● Directions: Give again, unaltered, the lines of the listing below that run from the line having "hfov_deg: 69.4" through the line having "focal_mm: 4.6".

● Record extracts:

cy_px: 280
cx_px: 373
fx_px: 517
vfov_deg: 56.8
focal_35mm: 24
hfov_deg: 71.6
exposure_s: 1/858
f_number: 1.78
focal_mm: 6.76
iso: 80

* * *

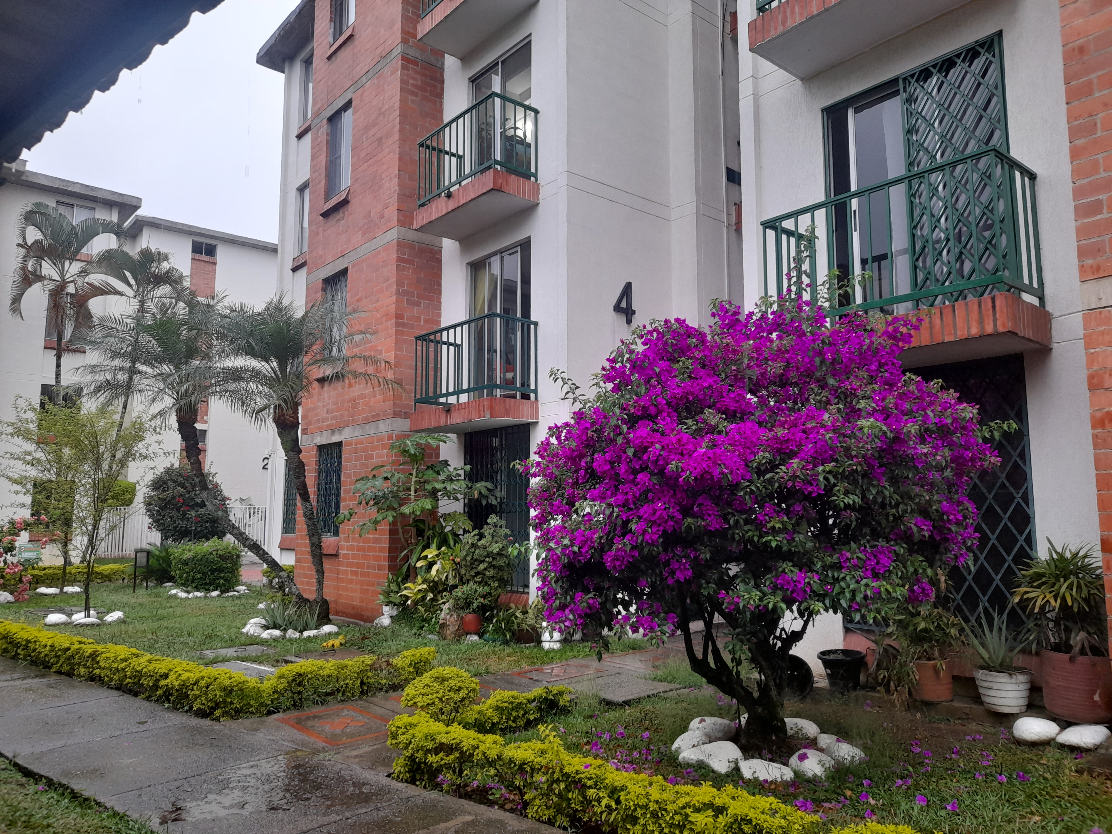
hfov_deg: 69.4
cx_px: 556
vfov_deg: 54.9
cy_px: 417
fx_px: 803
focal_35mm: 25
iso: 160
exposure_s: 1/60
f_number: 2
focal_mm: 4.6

● Exercise result:
hfov_deg: 69.4
cx_px: 556
vfov_deg: 54.9
cy_px: 417
fx_px: 803
focal_35mm: 25
iso: 160
exposure_s: 1/60
f_number: 2
focal_mm: 4.6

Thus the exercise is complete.